Why Loneliness Is Bad For Your Health (part 1)

by Farzana Rahman

 

Why Lonliness is Bad For Your Health

These days, communication is so easy that it’s a nuisance at times.  From waking up to a raft of work emails, to being bombarded with the details of a Facebook acquaintance’s romantic weekend, we communicate so frequently that it can be, quite frankly, exhausting.

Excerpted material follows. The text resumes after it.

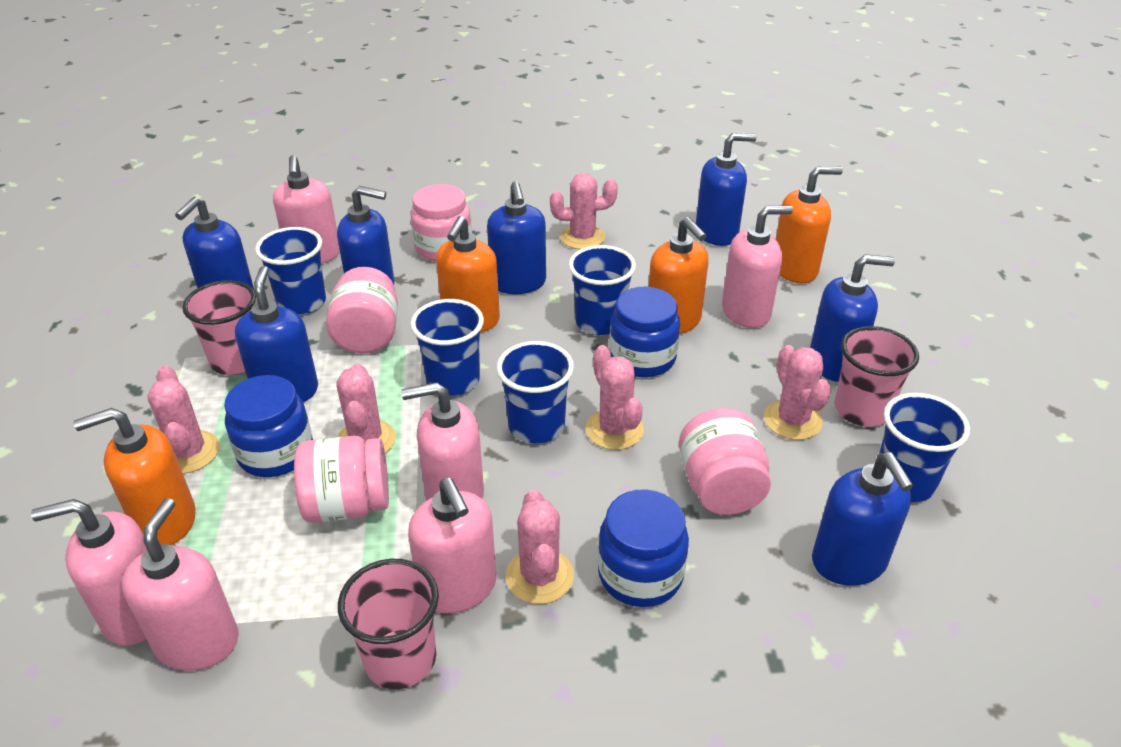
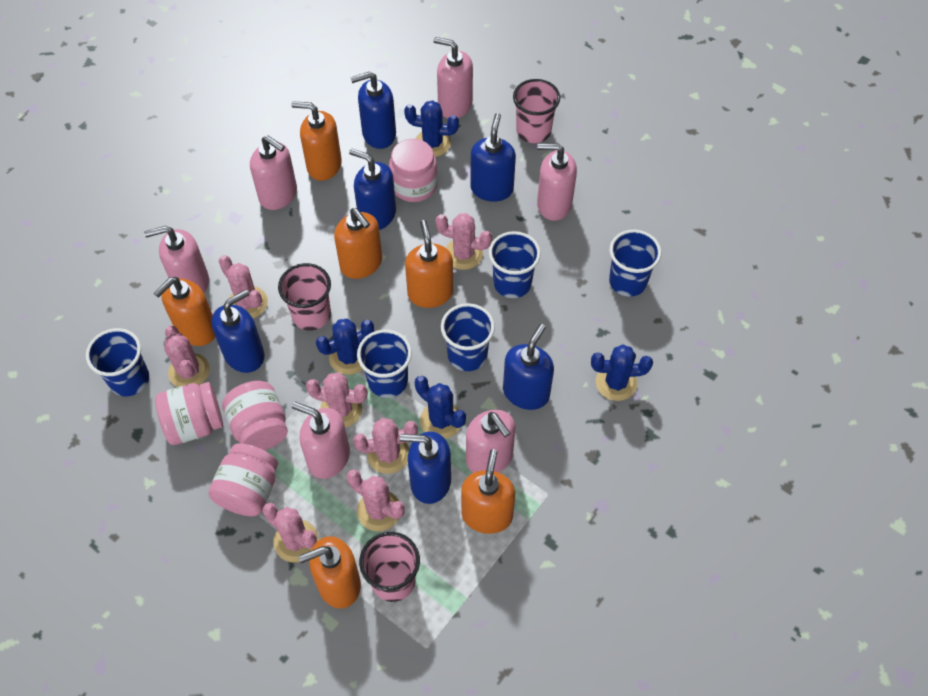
blue cactus: none = 0 -> [316,319,374,375] [404,100,459,157] [415,376,466,439] [591,344,653,401] = 4
blue jar: [224,375,313,477] [598,489,689,607] [609,287,680,377] = 3 -> none = 0
blue soap dispenser: [175,196,255,291] [235,266,318,402] [337,186,394,285] [487,181,546,294] [696,133,757,246] [810,254,895,382] [812,453,914,586] = 7 -> [211,290,265,373] [349,148,396,230] [350,71,396,149] [400,431,451,504] [470,113,516,202] [503,324,554,410] = 6
orange soap dispenser: [73,408,196,545] [436,216,500,332] [649,217,709,334] [775,166,843,283] = 4 -> [154,277,215,346] [291,101,342,181] [298,536,361,609] [334,208,382,279] [405,220,453,308] [461,449,515,534] = 6
pink cactus: [148,366,220,474] [336,364,396,454] [506,490,574,604] [550,173,618,250] [586,345,644,450] [764,345,831,440] = 6 -> [164,326,210,387] [219,255,268,318] [262,503,319,562] [306,372,368,428] [347,469,405,531] [353,418,418,474] [435,213,492,270] = 7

But this wasn’t always the case.  When my parents moved to the UK from Bangladesh in the 1970s, my mother let her family know that she had reached safely using a telegram.  An actual old school telegram, not the paranoid little brother of WhatsApp. (This is joke. Being cautious of privacy does not equal paranoia).

 

The Growing Problem of Loneliness

However, although communication is now easier than ever, more and more of us suffer from loneliness. It’s such a widespread problem that a Minister for Loneliness has been appointed in the UK. Social isolation is a problem commonly faced by older people, but loneliness is an epidemic affecting all ages.

 

The definition of Loneliness

Loneliness is defined as feeling remote or isolated. Many people who feel this way are often surrounded by other people, yet they feel disconnected.  It can be associated with feelings of shame, amplified through the effects of social media.  Social media offers a snapshot of reality; the sharing of pictures and posts about holidays, parties and brunch (so much talk about brunch). It can leave some people feeling increasingly isolated as they compare their own lives to the perceived lives of those around them.

 

Loneliness and Health

But what does this have to do with health ? Turns out, quite a lot.

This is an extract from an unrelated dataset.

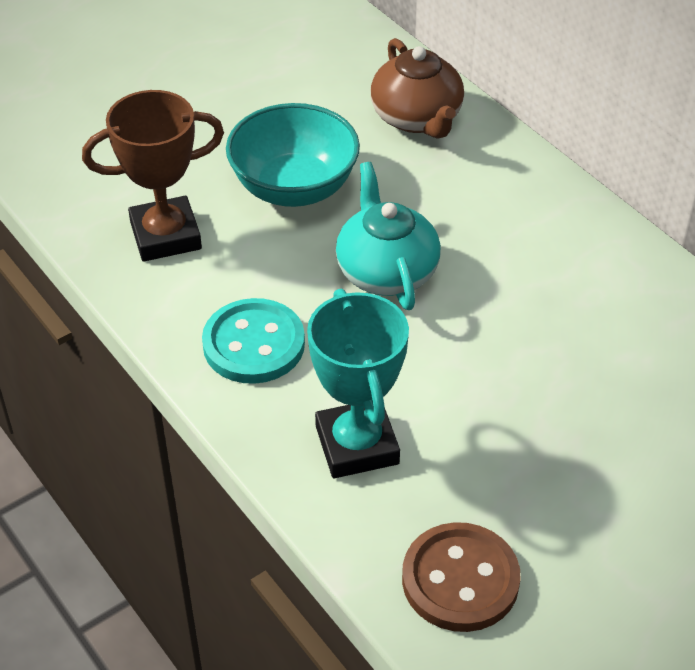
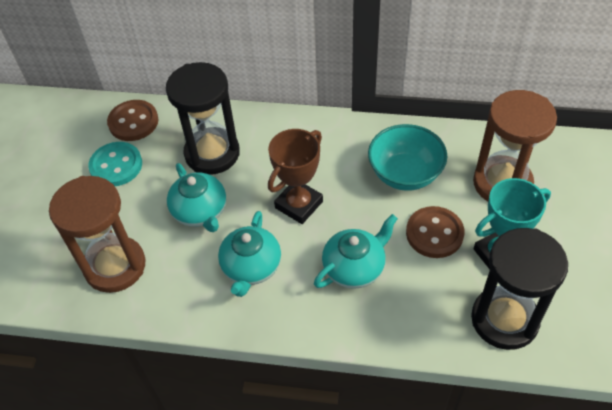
black hourglass: none = 0 -> [166,62,240,175] [471,228,568,350] = 2
brown button: [402,522,521,632] = 1 -> [107,100,158,141] [406,206,464,258] = 2
brown hourglass: none = 0 -> [49,176,145,293] [473,90,557,201] = 2
brown teapot: [371,38,464,139] = 1 -> none = 0
turquoise teapot: [336,162,441,310] = 1 -> [167,163,226,232] [218,211,281,297] [314,214,398,289] = 3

 Roseto is a small town in Pennsylvania. It is the site of some of the most interesting research into the effects of loneliness on Health.  It’s so famous, that it coined the term, ‘the Roseto Effect.’

 

The Roseto Effect

In 1961, Roseto was a small village made up of largely of Italian immigrants, who had immigrated to the United States at the end of the 19th century. It was a small, tightknit community.  The village had an active social life, neighbors shared meals with each other, the community regularly went to church together and many families lived in multi-generational homes.

In 1961,  Dr Stewart Wolf, a professor at the University of Oklahoma, studied this town after speaking with a local doctor who had noticed that the rates of heart disease were lower in this community compared with other neighboring villages.

Dr Wolf found that the local doctor’s observations were correct. He and his team studied the population and found heart attack rates were half that of the national average.  This finding was unique to the village, in the adjoining town of Bangor, heart attack rates were close to the national average.

 

Researchers looked into possible causes of these better outcomes. They initially suspected that these outcomes could have been related to diet and lifestyle. However, when the researchers looked closely, they found that this was not the case. Their assumption that Roseto inhabitants cooked with olive oil or exercised regularly, proved untrue. Many smoked, few exercised regularly and most people consumed fats such as lard.

 

Similar research looking at geography, water or the quality of medical care also proved unfruitful. In the end, the team came to the conclusion that the better outcomes in Roseto were not related to diet for exercise. They concluded it was the supportive community that led to better outcomes.

 

In the intervening years after 1961, the lifestyle in Roseto started to change. The community expanded and the traditional communal way of living slowly gave way to a more ‘modern’ way of living. Social ties were not as strong as previously.

 

Over the next two decades, heart disease rates in Roseto doubled on the incidence of high blood pressure tripled. By the end of the 1970s, the heart attack right in Roseto had reached the national average.

 

Research from Roseto concluded that a close-knit supportive community has a positive impact on health.